Le Vietnam et le Bangladesh partagent leurs expériences en matière de préservation du patrimoine audiovisuel

Une délégation de l’Institut des archives cinématographiques du Bangladesh a achevé avec succès un programme de stage et d’échange d’expériences à l’Institut vietnamien du cinéma.

La délégation de l’Institut des archives cinématographiques du Bangladesh a achevé avec succès son programme de stage et d’échange d’expériences à l’Institut vietnamien du cinéma. Photo : NDEL.
La délégation de l’Institut des archives cinématographiques du Bangladesh a achevé avec succès son programme de stage et d’échange d’expériences à l’Institut vietnamien du cinéma. Photo : NDEL.

Cette mission a constitué non seulement une occasion de renforcer les compétences en matière de conservation du patrimoine audiovisuel, mais aussi un moment fort de la diplomatie culturelle entre les deux pays.

Le programme, organisé du 9 au 22 juillet 2026, s’inscrivait dans le cadre du Fonds de stages de la Fédération internationale des archives du film (FIAF).

Pendant quatorze jours de travail intensif, les deux experts techniques bangladais, Mohammad Rashedul Alam Gazi, ingénieur assistant, et Smita Barua, ingénieure assistante, ont travaillé aux côtés des équipes de l’Institut vietnamien du cinéma. Ensemble, ils ont approfondi les principaux aspects de la conservation des films : étude des normes de gestion des données et de catalogage des archives, traitement, inspection et préservation des pellicules, découverte des procédés de numérisation et de restauration, gestion des systèmes d’archivage numérique, contrôle de la qualité dans les processus de transition numérique, étalonnage des couleurs, synchronisation de l’image et du son, ainsi que restauration des films.

Les stagiaires de l’Institut des archives cinématographiques du Bangladesh travaillent avec les différents services spécialisés de l’Institut vietnamien du cinéma.

Au-delà de l’apprentissage des méthodes mises en œuvre par l’Institut vietnamien du cinéma, les experts bangladais ont également formulé des recommandations techniques à forte valeur pratique. Leur esprit d’ouverture et leur professionnalisme ont insufflé une dynamique positive aux cadres et spécialistes de l’Institut vietnamien du cinéma, favorisant un environnement de travail collaboratif et efficace.

« Nous sommes profondément impressionnés par le dévouement de vos équipes, qu’il s’agisse de la restauration d’anciens documents cinématographiques ou de la gestion d’une institution d’archives moderne. Voir de nos propres yeux la manière dont vous préservez l’histoire du cinéma vietnamien nous a apporté de nombreuses idées inspirantes », a déclaré Mohammad Rashedul Alam Gazi. Il a également suggéré à l’Institut vietnamien du cinéma de faire évoluer son logiciel de restauration de la version 7 à la version 16 afin d’optimiser les performances, d’accélérer considérablement les traitements et de réduire les délais d’exportation des données.

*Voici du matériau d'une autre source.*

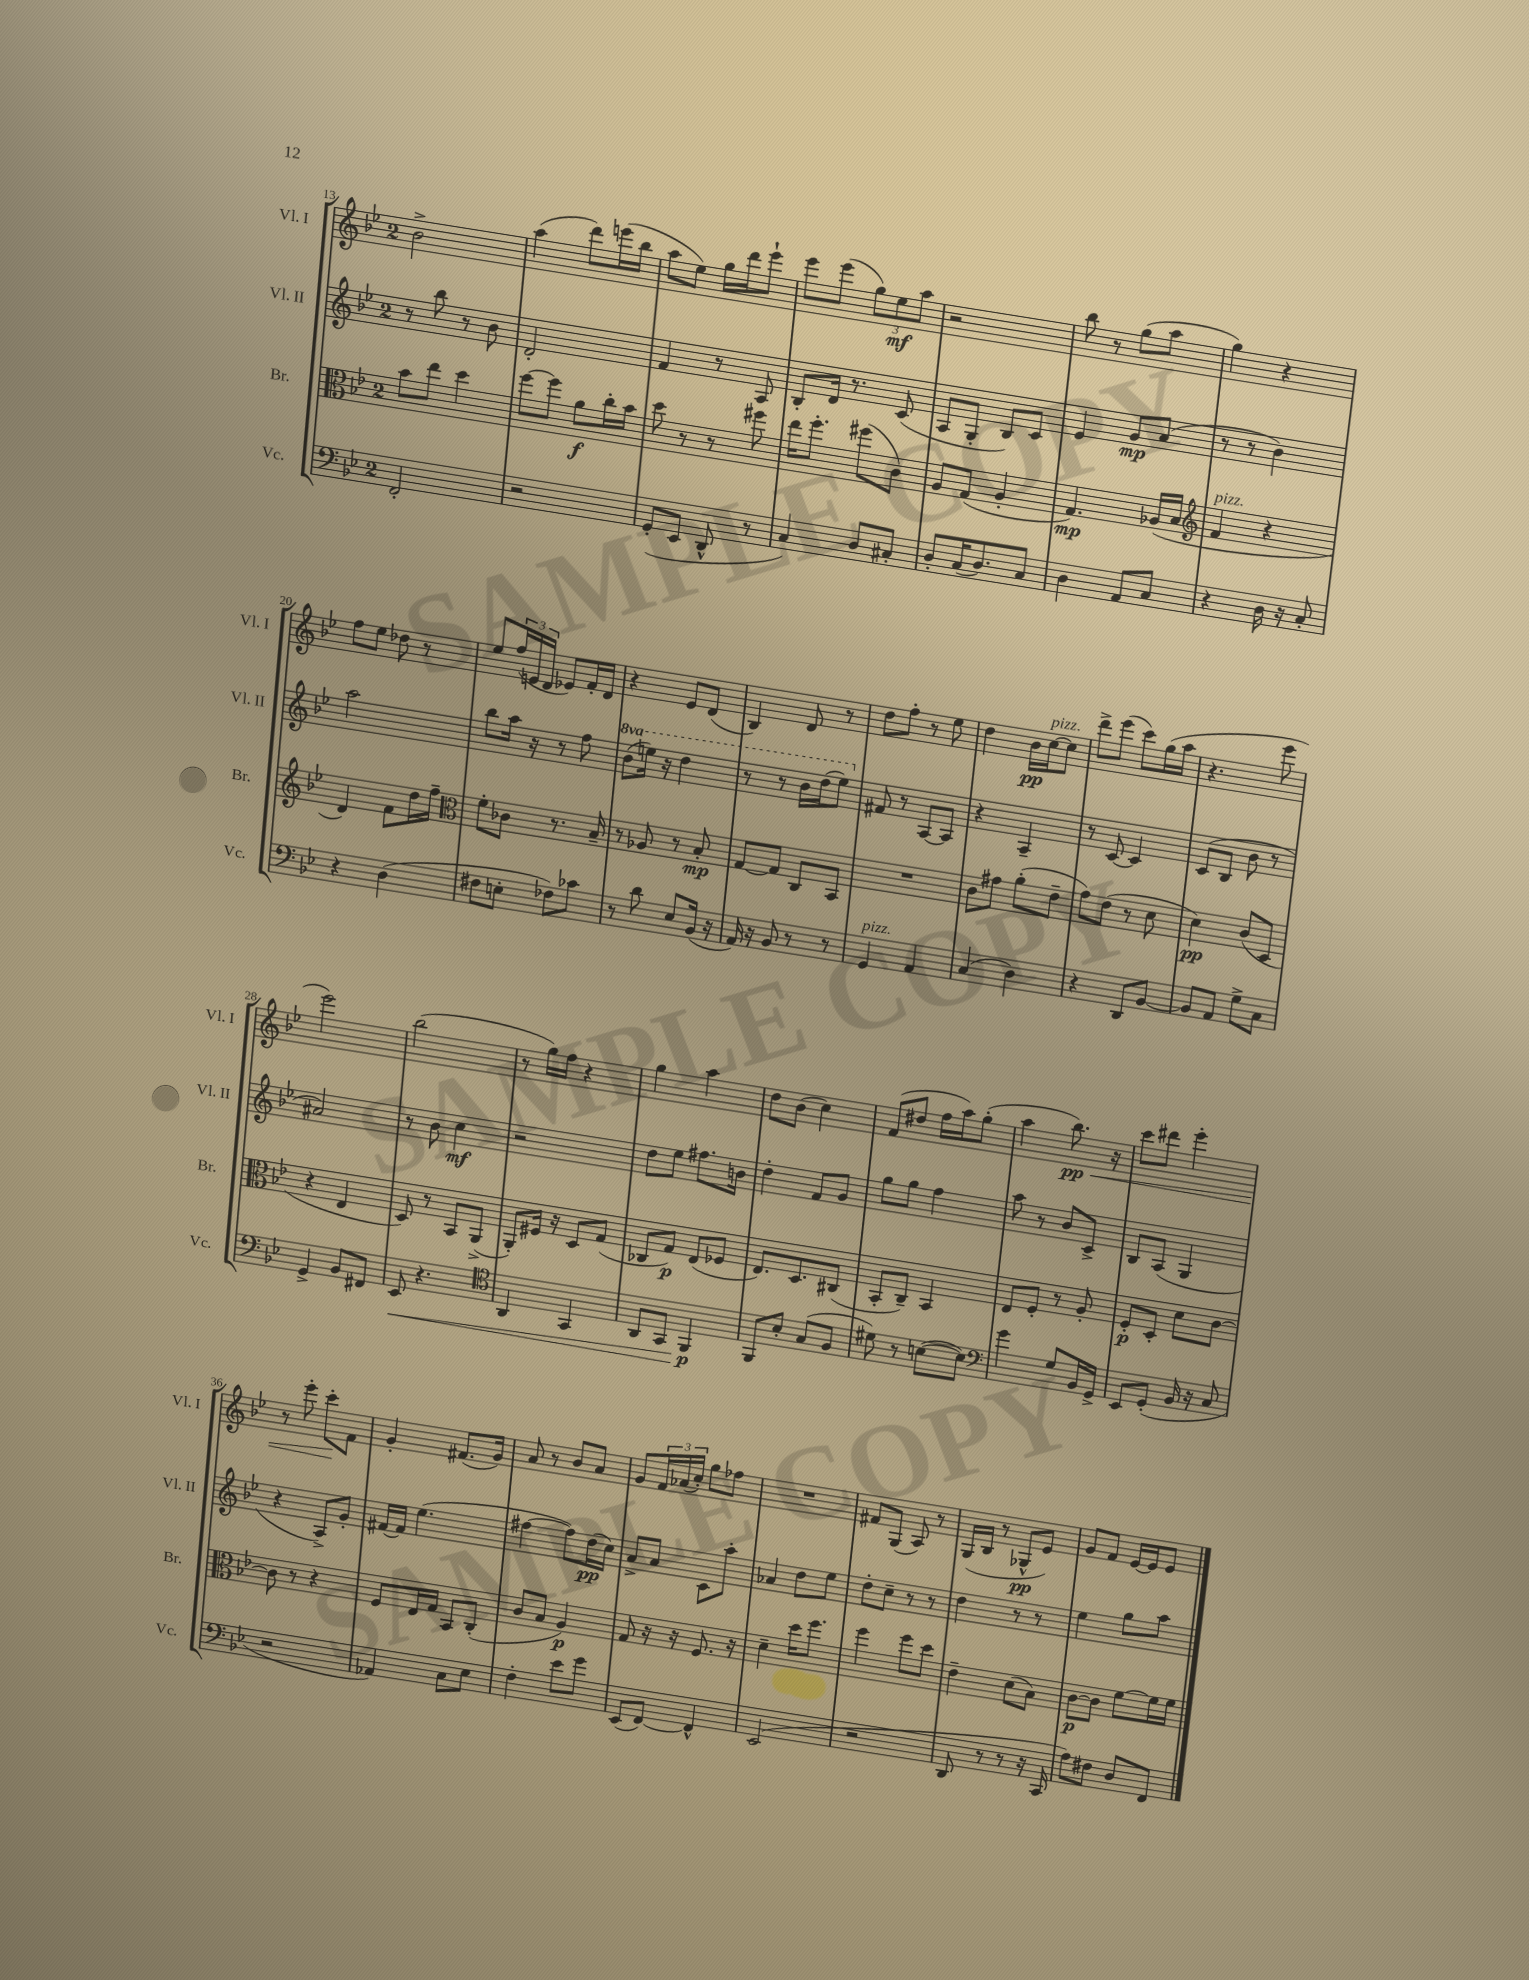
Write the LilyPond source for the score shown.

<<
\new StaffGroup <<
\new Staff = "s0" \with { instrumentName = "Vl. I" shortInstrumentName = "Vl. I" } {
    \clef treble \key bes \major \once \override Staff.TimeSignature.style = #'single-digit \time 2/4
    bes'2-> |
    a''4( d'''8) e'''16( bes''16 |
    a''8 ees''8) g''16 d'''16 ees'''8-! |
    ees'''8 ees'''8( \tuplet 3/2 { g''8) ees''8\mf a''8 } |
    r2 |
    bes''8 r8 g''8( a''8 |
    g''4) r4 |
    f''8 ees''8 des''8 r8 |
    ees''8 \tuplet 3/2 { f''16( e'16 d'16 } ees'8) f'16-. d'16 |
    r4 ees'8 d'8( |
    bes4) d'8 r8 |
    d''8 f''8-. r8 ees''8 |
    d''4 bes'16\pp c''16~^\markup { \italic "pizz." } c''8 |
    d'''8-> ees'''8( c'''8) g''16( a''16 |
    r4. ees'''8 |
    ees'''2) |
    bes''2( |
    r8 g''16) f''16 r4 |
    g''4 a''4 |
    d''8 bes'8( c''4) |
    f'8( dis''8 f''16 a''16) g''8-.( |
    a''4 bes''8.\pp\<) r16 |
    c'''8 dis'''8 ees'''4-. |
    r8 ees'''8-. c'''8-.\! f'8 |
    g'4-. fis'8.( g'16) |
    a'8 r8 bes'8 a'8 |
    g'8 \tuplet 3/2 { f'16 aes'16( c''16-.) } g''8 fes''8 |
    R2 |
    fis'8 g8( a8) r8 |
    g16( bes16 r8 ges8-^\pp ees'8) |
    g'8 f'8 ees'16~ ees'16 ees'8 \bar "|." |
}
\new Staff = "s1" \with { instrumentName = "Vl. II" shortInstrumentName = "Vl. II" } {
    \clef treble \key bes \major \once \override Staff.TimeSignature.style = #'single-digit \time 2/4 \set Staff.ottavationMarkups = #ottavation-simple-ordinals
    r8 bes''8 r8 bes'8 |
    d'2-. |
    f'4 r8 a8 |
    bes8-. d'16 r8. c'8( |
    a8 g8-. bes8) c'8 |
    ees'4 g'8\mp a'8( |
    r8 r8 bes'4) |
    a''2 |
    bes''8 a''16 r16 r8 f''8 |
    \ottava #1 bes''8( e'''16) r16 d'''4 |
    r8 r8 bes''16 d'''16( ees'''8) \ottava #0 |
    fis'8 r8 a8~ a8 |
    r4 a4-- |
    r8 c'8~ c'4 |
    c'8( bes8 bes'8 r8 |
    ais'2) |
    r8 bes'8 c''4\mf |
    r2 |
    d''8 ees''8 fis''8. b'16 |
    d''4-. f'8 g'8 |
    g''8 g''8 f''4 |
    a''8 r8 bes'8 c'8-> |
    bes8 a8( g4 |
    r4 a8->) g'8-. |
    fis'16~ fis'16 ees''4.( |
    fis''4~ fis''8) d''16\pp( c''16) |
    a'8-> a'8 c'8 a''8-. |
    aes'4 d''8 ees''8 |
    d''8-. c''8-- r8 r8 |
    d''4 r8 r8 |
    ees''4 g''8 a''8 \bar "|." |
}
\new Staff = "s2" \with { instrumentName = "Br." shortInstrumentName = "Br." } {
    \clef alto \key bes \major \once \override Staff.TimeSignature.style = #'single-digit \time 2/4
    bes'8 ees''8 d''4 |
    f''8~ f''8 a'8\f c''16-. bes'16 |
    d''8 r8 r8 fis''8 |
    ees''16 f''8.-. fis''8( c'8) |
    a8 g8( a4-. |
    g4.\mp) aes16( bes16 |
    \clef treble f'4^\markup { \italic "pizz." } r4 |
    d'4) f'8 d''16 f''16-- |
    \clef alto f'8-. ces'8 r8. bes16-- |
    r8 aes8 r8 bes8-.\mp |
    g8~ g8 c8 bes,8 |
    R2 |
    c'8 gis'8 a'8-.( ees'8-- |
    g'8) ees'8( r8 d'8 |
    d'4\pp) c'8( d8 |
    r4 ees4 |
    d8) r8 bes,8 a,8->( |
    a,8-.) fis16 r16 d8 g8( |
    ces8 g8\p) ees8( fes8 |
    ees8.) d8. cis8( |
    bes,8-. c8--) bes,4 |
    ees8 f8-. r8 a8-. |
    f8-.\p d8-. d'8 c'8~ |
    c'8 r8 r4 |
    f8 ees16 g16 bes,8 c8-.( |
    c'8 bes8 a4\p) |
    g8 r16 r16 f8. r16 |
    d'4-- d''16 f''8. |
    f''4 f''8 d''8 |
    ees'4-- d'8( bes8) |
    c'8~\p c'8 f'8~ f'16 f'16 \bar "|." |
}
\new Staff = "s3" \with { instrumentName = "Vc." shortInstrumentName = "Vc." } {
    \clef bass \key bes \major \once \override Staff.TimeSignature.style = #'single-digit \time 2/4
    f,2-. |
    r2 |
    g,8-.( ees,8 d,8-^ r8 |
    c4) d8 cis8-. |
    d8-. c16( d8.) c8 |
    d4 a,8 c8 |
    r4 d16 r16 c8-. |
    r4 d4( |
    fis8 e8-. fes8) ces'8 |
    r8 d'8 ees8 bes,16( r16 |
    a,16) r16 bes,8 r8 r8 |
    g,4^\markup { \italic "pizz." } a,4 |
    c4( d4) |
    r4 d,8 bes,8~ |
    bes,8 a,8 g8-> c8 |
    g,4-> bes,8 fis,8 |
    ees,8\< r4. |
    \clef tenor a,4 g,4 |
    a,8 g,8 f,4\p\! |
    f,8 bes8-. g8( f8 |
    dis'8) r8 b8~( b8) |
    \clef bass g'4 g8 bes,16 g,16-> |
    ees,8 g,8-.( bes,16 r16 c8 |
    r2 |
    aes,4) c8 ees8 |
    f4-. ees'8 g'8 |
    ees,8( f,8~) f,4-^ |
    ees,2( |
    r2 |
    d,8 r8 r8 r16 c,16 |
    a8) fis8 d8 f,8 \bar "|." |
}
>>
>>
\layout { \context { \Score currentBarNumber = #13 } }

Outre les échanges techniques approfondis, l’Institut vietnamien du cinéma a organisé pour la délégation bangladaise des visites de sites historiques et culturels à Hanoï et dans la province de Ninh Binh, afin de permettre à ses hôtes de découvrir plus largement un Vietnam sûr, accueillant et riche de son identité culturelle.

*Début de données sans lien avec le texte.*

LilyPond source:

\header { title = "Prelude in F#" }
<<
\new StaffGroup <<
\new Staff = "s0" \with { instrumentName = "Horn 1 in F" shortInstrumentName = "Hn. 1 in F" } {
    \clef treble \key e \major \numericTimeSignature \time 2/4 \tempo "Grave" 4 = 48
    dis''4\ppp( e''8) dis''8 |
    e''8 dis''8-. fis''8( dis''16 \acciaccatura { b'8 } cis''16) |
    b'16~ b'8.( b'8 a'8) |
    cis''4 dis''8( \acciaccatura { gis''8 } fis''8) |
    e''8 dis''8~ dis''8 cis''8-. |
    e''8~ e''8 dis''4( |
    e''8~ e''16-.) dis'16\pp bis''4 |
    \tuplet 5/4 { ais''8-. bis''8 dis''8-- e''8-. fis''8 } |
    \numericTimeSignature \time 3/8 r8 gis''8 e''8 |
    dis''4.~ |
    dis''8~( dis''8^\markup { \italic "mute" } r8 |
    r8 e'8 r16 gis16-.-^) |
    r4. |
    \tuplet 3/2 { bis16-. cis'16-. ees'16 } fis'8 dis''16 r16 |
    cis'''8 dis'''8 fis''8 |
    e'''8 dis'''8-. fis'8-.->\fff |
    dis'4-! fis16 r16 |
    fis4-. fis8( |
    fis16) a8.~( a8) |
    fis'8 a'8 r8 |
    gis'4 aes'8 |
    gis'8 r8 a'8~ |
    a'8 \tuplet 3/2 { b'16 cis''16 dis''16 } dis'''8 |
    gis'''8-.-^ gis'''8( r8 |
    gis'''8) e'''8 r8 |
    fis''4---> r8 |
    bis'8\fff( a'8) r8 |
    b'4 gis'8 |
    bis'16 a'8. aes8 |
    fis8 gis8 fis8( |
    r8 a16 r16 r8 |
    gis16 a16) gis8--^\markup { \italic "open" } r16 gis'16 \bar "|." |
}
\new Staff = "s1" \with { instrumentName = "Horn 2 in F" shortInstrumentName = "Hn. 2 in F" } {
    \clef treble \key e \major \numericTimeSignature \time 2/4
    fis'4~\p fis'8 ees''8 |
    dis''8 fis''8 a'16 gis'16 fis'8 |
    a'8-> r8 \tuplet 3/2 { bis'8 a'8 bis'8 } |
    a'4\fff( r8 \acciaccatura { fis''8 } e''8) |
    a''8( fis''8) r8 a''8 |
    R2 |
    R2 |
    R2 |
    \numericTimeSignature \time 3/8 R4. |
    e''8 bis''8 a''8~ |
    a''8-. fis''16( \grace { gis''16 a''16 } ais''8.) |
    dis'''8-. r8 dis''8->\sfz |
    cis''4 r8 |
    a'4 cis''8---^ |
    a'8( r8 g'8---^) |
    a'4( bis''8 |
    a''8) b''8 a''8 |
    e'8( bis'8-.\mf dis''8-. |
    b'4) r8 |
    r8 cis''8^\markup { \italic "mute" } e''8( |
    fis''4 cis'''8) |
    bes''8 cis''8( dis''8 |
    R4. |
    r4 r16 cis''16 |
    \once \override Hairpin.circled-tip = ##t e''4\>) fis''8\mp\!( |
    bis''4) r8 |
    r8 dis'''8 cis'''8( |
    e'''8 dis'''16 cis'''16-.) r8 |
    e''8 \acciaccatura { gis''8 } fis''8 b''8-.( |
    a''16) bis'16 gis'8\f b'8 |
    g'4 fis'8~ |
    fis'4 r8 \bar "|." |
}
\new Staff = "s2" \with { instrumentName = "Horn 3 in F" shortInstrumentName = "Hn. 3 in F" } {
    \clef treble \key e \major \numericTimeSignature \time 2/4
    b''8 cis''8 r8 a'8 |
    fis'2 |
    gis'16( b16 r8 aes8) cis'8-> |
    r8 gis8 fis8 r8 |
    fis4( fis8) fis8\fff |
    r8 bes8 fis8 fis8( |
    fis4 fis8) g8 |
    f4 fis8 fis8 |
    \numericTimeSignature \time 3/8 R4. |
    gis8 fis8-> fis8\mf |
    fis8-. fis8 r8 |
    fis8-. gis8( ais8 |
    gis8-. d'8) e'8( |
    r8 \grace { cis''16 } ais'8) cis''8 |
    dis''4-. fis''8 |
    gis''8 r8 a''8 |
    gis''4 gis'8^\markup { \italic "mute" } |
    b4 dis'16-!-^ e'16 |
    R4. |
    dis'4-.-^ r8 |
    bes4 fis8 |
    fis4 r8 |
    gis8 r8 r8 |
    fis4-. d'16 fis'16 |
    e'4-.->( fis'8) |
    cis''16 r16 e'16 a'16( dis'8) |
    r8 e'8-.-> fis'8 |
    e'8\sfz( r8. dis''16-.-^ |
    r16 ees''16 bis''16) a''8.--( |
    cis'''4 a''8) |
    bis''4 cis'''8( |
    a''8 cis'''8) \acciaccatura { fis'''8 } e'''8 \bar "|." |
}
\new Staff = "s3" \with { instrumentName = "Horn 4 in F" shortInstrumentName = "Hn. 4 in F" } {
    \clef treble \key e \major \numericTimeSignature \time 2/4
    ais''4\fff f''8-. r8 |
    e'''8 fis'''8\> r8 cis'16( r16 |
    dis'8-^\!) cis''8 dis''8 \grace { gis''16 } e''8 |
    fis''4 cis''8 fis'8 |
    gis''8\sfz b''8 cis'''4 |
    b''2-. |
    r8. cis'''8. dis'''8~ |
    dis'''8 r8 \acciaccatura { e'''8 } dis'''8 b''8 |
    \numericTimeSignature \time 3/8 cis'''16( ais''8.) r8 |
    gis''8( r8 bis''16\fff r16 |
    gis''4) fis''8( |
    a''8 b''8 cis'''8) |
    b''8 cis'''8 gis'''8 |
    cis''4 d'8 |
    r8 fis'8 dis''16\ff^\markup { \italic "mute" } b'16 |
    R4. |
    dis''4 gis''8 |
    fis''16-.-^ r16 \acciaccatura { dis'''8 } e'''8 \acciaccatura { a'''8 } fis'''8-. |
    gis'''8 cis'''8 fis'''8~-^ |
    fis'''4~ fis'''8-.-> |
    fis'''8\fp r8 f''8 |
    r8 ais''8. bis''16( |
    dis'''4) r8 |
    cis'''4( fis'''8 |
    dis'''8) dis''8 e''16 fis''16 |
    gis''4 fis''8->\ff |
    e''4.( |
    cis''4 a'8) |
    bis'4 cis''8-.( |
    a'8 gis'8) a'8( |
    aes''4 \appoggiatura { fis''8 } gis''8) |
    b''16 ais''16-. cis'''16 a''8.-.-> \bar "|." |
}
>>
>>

Smita Barua a souligné que cette mission allait bien au-delà d’un simple programme de stage. « Dès le premier jour, nous avons été accueillis non seulement comme des invités étrangers, mais aussi comme des membres à part entière de votre grande famille professionnelle. Ce programme constitue un véritable pont entre nos deux pays, fondé sur un engagement commun en faveur de la préservation du patrimoine culturel », a-t-elle déclaré.

En plus de découvrir les méthodes de travail de l’Institut vietnamien du cinéma, les experts bangladais ont formulé des recommandations techniques à forte valeur opérationnelle.

Lors de la cérémonie de clôture, Le Thi Ha, directrice de l’Institut vietnamien du cinéma, a remercié l’Institut des archives cinématographiques du Bangladesh d’avoir choisi son établissement pour ce programme de stage et d’échanges professionnels. Selon elle, ce choix témoigne de la réputation et de la reconnaissance dont bénéficie l’Institut vietnamien du cinéma au sein de la fédération internationale des archives du film (FIAF). Elle a également souligné que ce programme ne constituait pas seulement une formation ou un échange d’expériences, mais participait à une mission commune : préserver le patrimoine audiovisuel national.

À l’issue du programme, Le Thi Ha a remis aux participants bangladais un certificat attestant de la réussite de leur stage, ainsi que des souvenirs représentatifs de la culture vietnamienne.